Set out every line of text read from the pages in the data below as a Markdown table with two columns, Row and Line, numbering the rows and skipping blank lines. Leave the pictures out of the answer.

══════════════════════════════

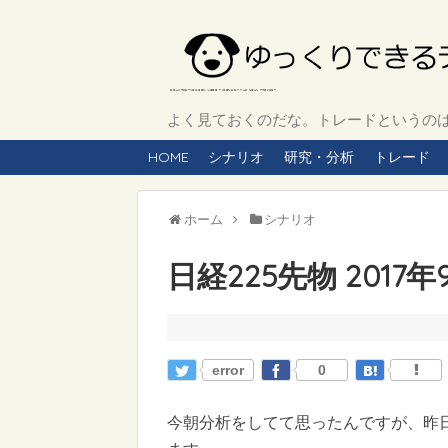
よく見ておくのだな。トレードというのは、
HOME
シナリオ
研究・分析
トレード
ホーム
シナリオ
日経225先物 2017
error
0
今朝分析をしてて思ったんですが、昨日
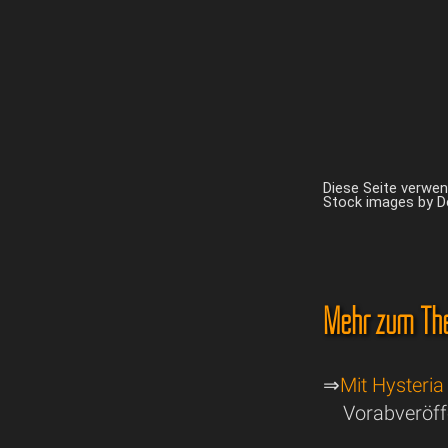
Diese Seite verwe
Stock images by 
Mehr zum Th
⇒
Mit Hysteria
Vorabveröff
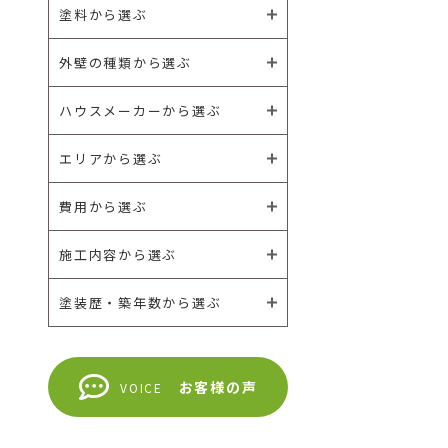
塗料から選ぶ
外壁の種類から選ぶ
ハウスメーカーから選ぶ
エリアから選ぶ
費用から選ぶ
施工内容から選ぶ
塗装歴・築年数から選ぶ
お客様の声
VOICE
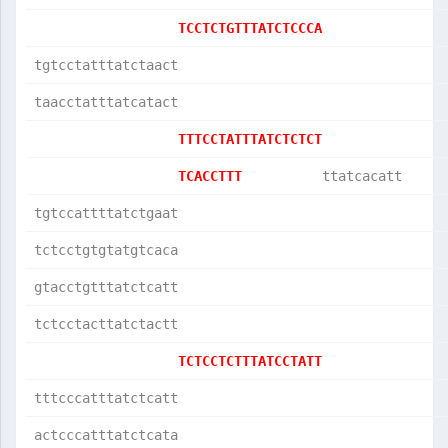
TCCTCTGTTTATCTCCCA
tgtcctatttatctaact
taacctatttatcatact
TTTCCTATTTATCTCTCT
TCACCTTT          
ttatcacatt     
tgtccattttatctgaat
tctcctgtgtatgtcaca
gtacctgtttatctcatt
tctcctacttatctactt
TCTCCTCTTTATCCTATT
tttcccatttatctcatt
actcccatttatctcata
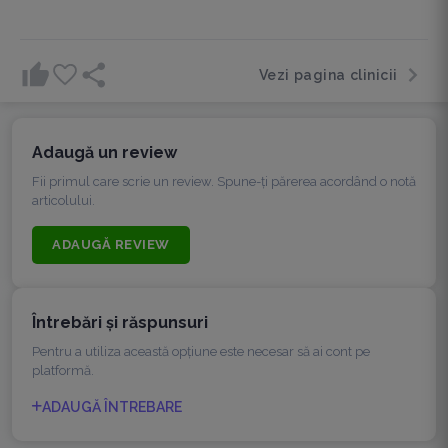
Vezi pagina clinicii
Adaugă un review
Fii primul care scrie un review. Spune-ți părerea acordând o notă
articolului.
ADAUGĂ REVIEW
Întrebări şi răspunsuri
Pentru a utiliza această opțiune este necesar să ai cont pe
platformă.
ADAUGĂ ÎNTREBARE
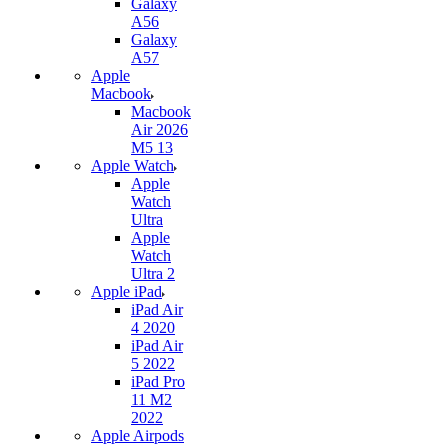
Galaxy
A56
Galaxy
A57
Apple
Macbook
Macbook
Air 2026
M5 13
Apple Watch
Apple
Watch
Ultra
Apple
Watch
Ultra 2
Apple iPad
iPad Air
4 2020
iPad Air
5 2022
iPad Pro
11 M2
2022
Apple Airpods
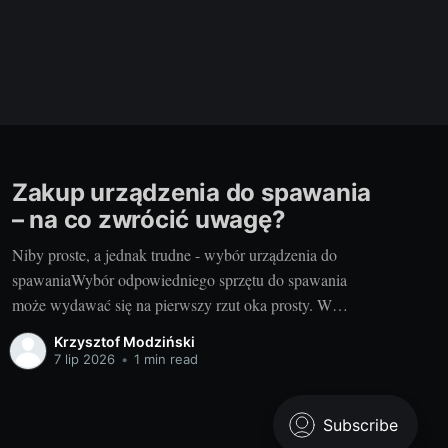
Zakup urządzenia do spawania
– na co zwrócić uwagę?
Niby proste, a jednak trudne - wybór urządzenia do
spawaniaWybór odpowiedniego sprzętu do spawania
może wydawać się na pierwszy rzut oka prosty. W
końcu, jak wiele różnych rodzajów spawarek może
Krzysztof Modziński
istnieć? Jak się okazuje, sporo - a poszczególne modele
7 lip 2026
•
1 min read
różnią się od siebie na tyle, że dobór idealnego sprzętu to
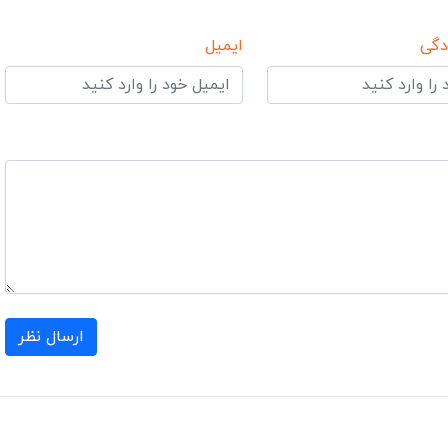
دگی
ایمیل
ارسال نظر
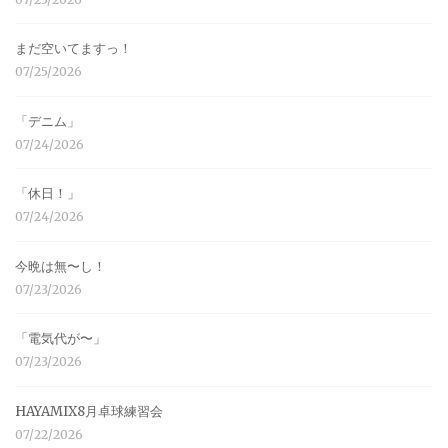
まだ空いてますっ！
07/25/2026
「デニム」
07/24/2026
「休日！」
07/24/2026
今晩は無〜し！
07/23/2026
「電気代が〜」
07/23/2026
HAYAMIX8月卓球練習会
07/22/2026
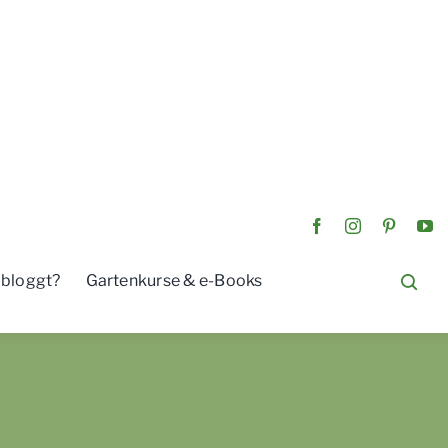
 bloggt?
Gartenkurse & e-Books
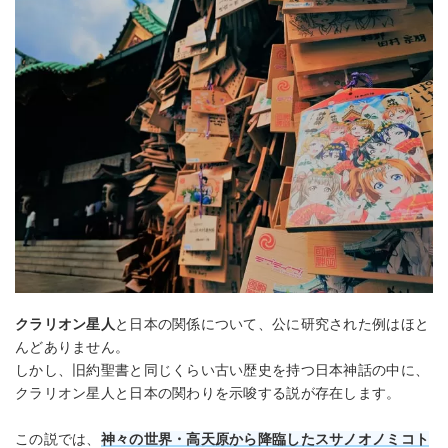
クラリオン星人
と日本の関係について、公に研究された例はほと
んどありません。
しかし、旧約聖書と同じくらい古い歴史を持つ日本神話の中に、
クラリオン星人と日本の関わりを示唆する説が存在します。
この説では、
神々の世界・高天原から降臨した
スサノオノミコト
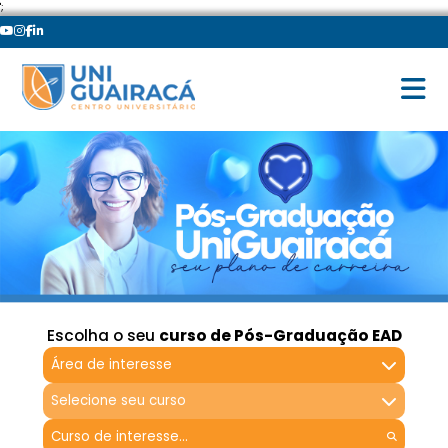
';
Escolha o seu
curso de Pós-Graduação EAD
Área de interesse
Selecione seu curso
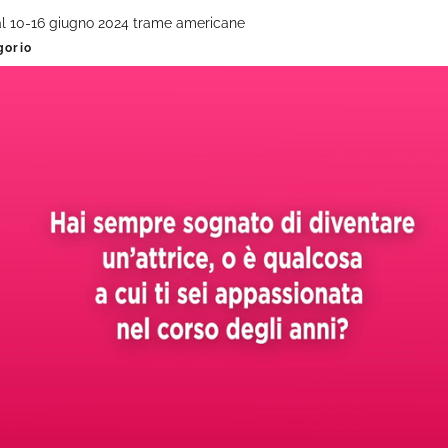
dal 10-16 giugno 2024 trame americane
gorio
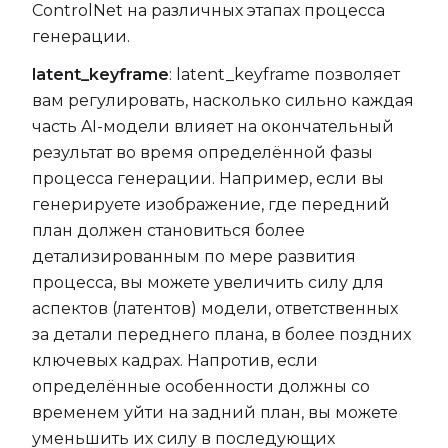
ControlNet на различных этапах процесса
генерации.
latent_keyframe
: latent_keyframe позволяет
вам регулировать, насколько сильно каждая
часть AI-модели влияет на окончательный
результат во время определённой фазы
процесса генерации. Например, если вы
генерируете изображение, где передний
план должен становиться более
детализированным по мере развития
процесса, вы можете увеличить силу для
аспектов (латентов) модели, ответственных
за детали переднего плана, в более поздних
ключевых кадрах. Напротив, если
определённые особенности должны со
временем уйти на задний план, вы можете
уменьшить их силу в последующих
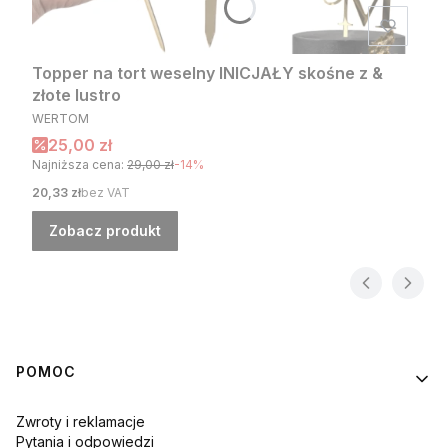
Topper na tort weselny INICJAŁY skośne z &
złote lustro
PRODUCENT
WERTOM
Cena promocyjna
25,00 zł
Najniższa cena:
29,00 zł
-14%
Cena
20,33 zł
bez VAT
Zobacz produkt
Linki w stopce
POMOC
Zwroty i reklamacje
Pytania i odpowiedzi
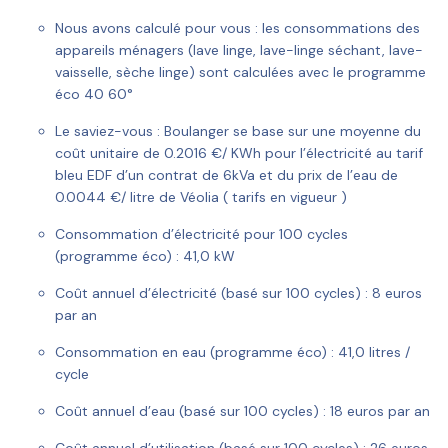
Nous avons calculé pour vous :
les consommations des
appareils ménagers (lave linge, lave-linge séchant, lave-
vaisselle, sèche linge) sont calculées avec le programme
éco 40 60°
Le saviez-vous :
Boulanger se base sur une moyenne du
coût unitaire de 0.2016 €/ KWh pour l’électricité au tarif
bleu EDF d’un contrat de 6kVa et du prix de l’eau de
0.0044 €/ litre de Véolia ( tarifs en vigueur )
Consommation d’électricité pour 100 cycles
(programme éco) :
41,0 kW
Coût annuel d’électricité (basé sur 100 cycles) :
8 euros
par an
Consommation en eau (programme éco) :
41,0 litres /
cycle
Coût annuel d’eau (basé sur 100 cycles) :
18 euros par an
Coût annuel d’utilisation (basé sur 100 cycles) :
26 euros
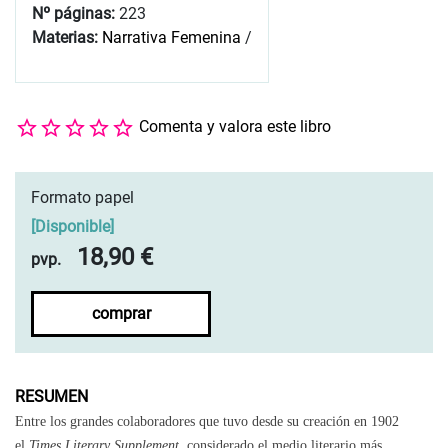
Nº páginas:
223
Materias:
Narrativa Femenina
/
Comenta y valora este libro
Formato papel
[
Disponible
]
18,90 €
pvp.
comprar
RESUMEN
Entre los grandes colaboradores que tuvo desde su creación en 1902
el
Times Literary Supplement
, considerado el medio literario más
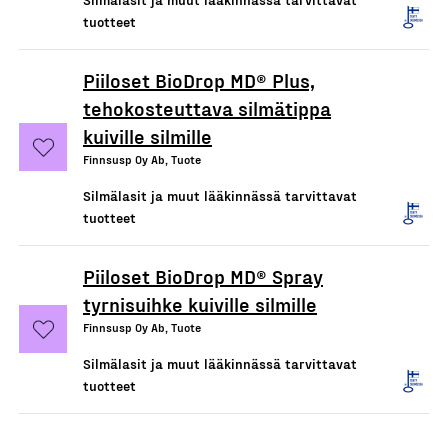
tuotteet
Piiloset BioDrop MD® Plus,
tehokosteuttava silmätippa
kuiville silmille
Finnsusp Oy Ab, Tuote
Silmälasit ja muut lääkinnässä tarvittavat
tuotteet
Piiloset BioDrop MD® Spray
tyrnisuihke kuiville silmille
Finnsusp Oy Ab, Tuote
Silmälasit ja muut lääkinnässä tarvittavat
tuotteet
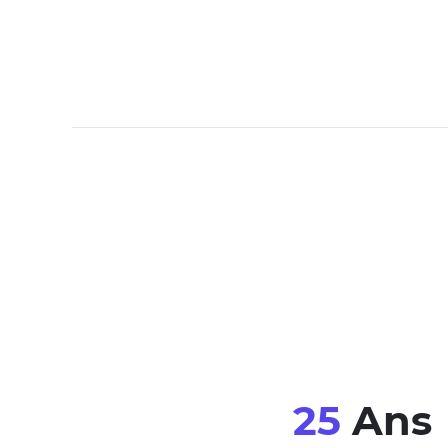
25
Ans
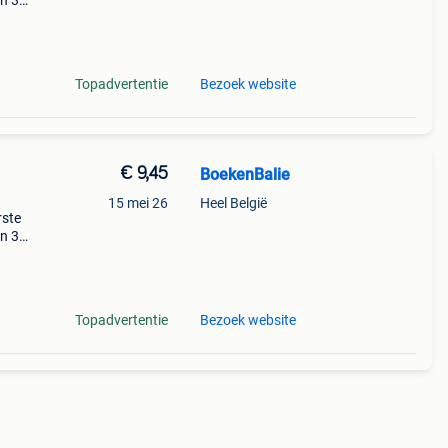
en 30
ag
Topadvertentie
Bezoek website
€ 9,45
BoekenBalie
15 mei 26
Heel België
rste
en 30
ag
ë,
Topadvertentie
Bezoek website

══════════════════════════════

> _Response area_:
| Row | Line |
|---|---|
| 1 | よく見ておくのだな。トレードというのは、 |
| 2 | HOME |
| 3 | シナリオ |
| 4 | 研究・分析 |
| 5 | トレード |
| 6 | ホーム |
| 7 | シナリオ |
| 8 | 日経225先物 2017 |
| 9 | error |
| 10 | 0 |
| 11 | 今朝分析をしてて思ったんですが、昨日 |
| 12 | Diese Seite verwe |
| 13 | Stock images by  |
| 14 | Mehr zum Th |
| 15 | ⇒ |
| 16 | Mit Hysteria |
| 17 | Vorabveröff |
| 18 | 塗料から選ぶ |
| 19 | 外壁の種類から選ぶ |
| 20 | ハウスメーカーから選ぶ |
| 21 | エリアから選ぶ |
| 22 | 費用から選ぶ |
| 23 | 施工内容から選ぶ |
| 24 | 塗装歴・築年数から選ぶ |
| 25 | お客様の声 |
| 26 | VOICE |
| 27 | TCCTCTGTTTATCTCCCA |
| 28 | tgtcctatttatctaact |
| 29 | taacctatttatcatact |
| 30 | TTTCCTATTTATCTCTCT |
| 31 | TCACCTTT           |
| 32 | ttatcacatt      |
| 33 | tgtccattttatctgaat |
| 34 | tctcctgtgtatgtcaca |
| 35 | gtacctgtttatctcatt |
| 36 | tctcctacttatctactt |
| 37 | TCTCCTCTTTATCCTATT |
| 38 | tttcccatttatctcatt |
| 39 | actcccatttatctcata |
| 40 | Vezi pagina clinicii |
| 41 | Adaugă un review |
| 42 | Fii primul care scrie un review. Spune-ți părerea acordând o notă |
| 43 | articolului. |
| 44 | ADAUGĂ REVIEW |
| 45 | Întrebări şi răspunsuri |
| 46 | Pentru a utiliza această opțiune este necesar să ai cont pe |
| 47 | platformă. |
| 48 | ADAUGĂ ÎNTREBARE |
| 49 | Galaxy |
| 50 | A56 |
| 51 | Galaxy |
| 52 | A57 |
| 53 | Apple |
| 54 | Macbook |
| 55 | Macbook |
| 56 | Air 2026 |
| 57 | M5 13 |
| 58 | Apple Watch |
| 59 | Apple |
| 60 | Watch |
| 61 | Ultra |
| 62 | Apple |
| 63 | Watch |
| 64 | Ultra 2 |
| 65 | Apple iPad |
| 66 | iPad Air |
| 67 | 4 2020 |
| 68 | iPad Air |
| 69 | 5 2022 |
| 70 | iPad Pro |
| 71 | 11 M2 |
| 72 | 2022 |
| 73 | Apple Airpods |
| 74 | Zakup urządzenia do spawania |
| 75 | – na co zwrócić uwagę? |
| 76 | Niby proste, a jednak trudne - wybór urządzenia do |
| 77 | spawaniaWybór odpowiedniego sprzętu do spawania |
| 78 | może wydawać się na pierwszy rzut oka prosty. W |
| 79 | końcu, jak wiele różnych rodzajów spawarek może |
| 80 | Krzysztof Modziński |
| 81 | istnieć? Jak się okazuje, sporo - a poszczególne modele |
| 82 | 7 lip 2026 |
| 83 | • |
| 84 | 1 min read |
| 85 | różnią się od siebie na tyle, że dobór idealnego sprzętu to |
| 86 | دگی |
| 87 | ایمیل |
| 88 | ارسال نظر |
| 89 | まだ空いてますっ！ |
| 90 | 07/25/2026 |
| 91 | 「デニム」 |
| 92 | 07/24/2026 |
| 93 | 「休日！」 |
| 94 | 07/24/2026 |
| 95 | 今晩は無〜し！ |
| 96 | 07/23/2026 |
| 97 | 「電気代が〜」 |
| 98 | 07/23/2026 |
| 99 | HAYAMIX8月卓球練習会 |
| 100 | 07/22/2026 |
| 101 |  bloggt? |
| 102 | Gartenkurse & e-Books |
| 103 | クラリオン星人 |
| 104 | と日本の関係について、公に研究された例はほと |
| 105 | んどありません。 |
| 106 | しかし、旧約聖書と同じくらい古い歴史を持つ日本神話の中に、 |
| 107 | クラリオン星人と日本の関わりを示唆する説が存在します。 |
| 108 | この説では、 |
| 109 | 神々の世界・高天原から降臨した |
| 110 | スサノオノミコト |
| 111 | '; |
| 112 | Escolha o seu |
| 113 | curso de Pós-Graduação EAD |
| 114 | Área de interesse |
| 115 | Selecione seu curso |
| 116 | dal 10-16 giugno 2024 trame americane |
| 117 | gorio |
| 118 | ControlNet на различных этапах процесса |
| 119 | генерации. |
| 120 | latent_keyframe |
| 121 | : latent_keyframe позволяет |
| 122 | вам регулировать, насколько сильно каждая |
| 123 | часть AI-модели влияет на окончательный |
| 124 | результат во время определённой фазы |
| 125 | процесса генерации. Например, если вы |
| 126 | генерируете изображение, где передний |
| 127 | план должен становиться более |
| 128 | детализированным по мере развития |
| 129 | процесса, вы можете увеличить силу для |
| 130 | аспектов (латентов) модели, ответственных |
| 131 | за детали переднего плана, в более поздних |
| 132 | ключевых кадрах. Напротив, если |
| 133 | определённые особенности должны со |
| 134 | временем уйти на задний план, вы можете |
| 135 | уменьшить их силу в последующих |
| 136 | Topper na tort weselny INICJAŁY skośne z & |
| 137 | złote lustro |
| 138 | PRODUCENT |
| 139 | WERTOM |
| 140 | Cena promocyjna |
| 141 | 25,00 zł |
| 142 | Najniższa cena: |
| 143 | 29,00 zł |
| 144 | -14% |
| 145 | Cena |
| 146 | 20,33 zł |
| 147 | bez VAT |
| 148 | Zobacz produkt |
| 149 | Linki w stopce |
| 150 | POMOC |
| 151 | Zwroty i reklamacje |
| 152 | Pytania i odpowiedzi |
| 153 | Nous avons calculé pour vous : |
| 154 | les consommations des |
| 155 | appareils ménagers (lave linge, lave-linge séchant, lave- |
| 156 | vaisselle, sèche linge) sont calculées avec le programme |
| 157 | éco 40 60° |
| 158 | Le saviez-vous : |
| 159 | Boulanger se base sur une moyenne du |
| 160 | coût unitaire de 0.2016 €/ KWh pour l’électricité au tarif |
| 161 | bleu EDF d’un contrat de 6kVa et du prix de l’eau de |
| 162 | 0.0044 €/ litre de Véolia ( tarifs en vigueur ) |
| 163 | Consommation d’électricité pour 100 cycles |
| 164 | (programme éco) : |
| 165 | 41,0 kW |
| 166 | Coût annuel d’électricité (basé sur 100 cycles) : |
| 167 | 8 euros |
| 168 | par an |
| 169 | Consommation en eau (programme éco) : |
| 170 | 41,0 litres / |
| 171 | cycle |
| 172 | Coût annuel d’eau (basé sur 100 cycles) : |
| 173 | 18 euros par an |
| 174 | Coût annuel d’utilisation (basé sur 100 cycles) : |
| 175 | 26 euros |
| 176 | Nº páginas: |
| 177 | 223 |
| 178 | Materias: |
| 179 | Narrativa Femenina |
| 180 | / |
| 181 | Comenta y valora este libro |
| 182 | Formato papel |
| 183 | [ |
| 184 | Disponible |
| 185 | ] |
| 186 | 18,90 € |
| 187 | pvp. |
| 188 | comprar |
| 189 | RESUMEN |
| 190 | Entre los grandes colaboradores que tuvo desde su creación en 1902 |
| 191 | el |
| 192 | Times Literary Supplement |
| 193 | , considerado el medio literario más |
| 194 | tuotteet |
| 195 | Piiloset BioDrop MD® Plus, |
| 196 | tehokosteuttava silmätippa |
| 197 | kuiville silmille |
| 198 | Finnsusp Oy Ab, Tuote |
| 199 | Silmälasit ja muut lääkinnässä tarvittavat |
| 200 | tuotteet |
| 201 | Piiloset BioDrop MD® Spray |
| 202 | tyrnisuihke kuiville silmille |
| 203 | Finnsusp Oy Ab, Tuote |
| 204 | Silmälasit ja muut lääkinnässä tarvittavat |
| 205 | tuotteet |
| 206 | 25 |
| 207 | Ans |
| 208 | en 30 |
| 209 | ag |
| 210 | Topadvertentie |
| 211 | Bezoek website |
| 212 | € 9,45 |
| 213 | BoekenBalie |
| 214 | 15 mei 26 |
| 215 | Heel België |
| 216 | rste |
| 217 | en 30 |
| 218 | ag |
| 219 | ë, |
| 220 | Topadvertentie |
| 221 | Bezoek website |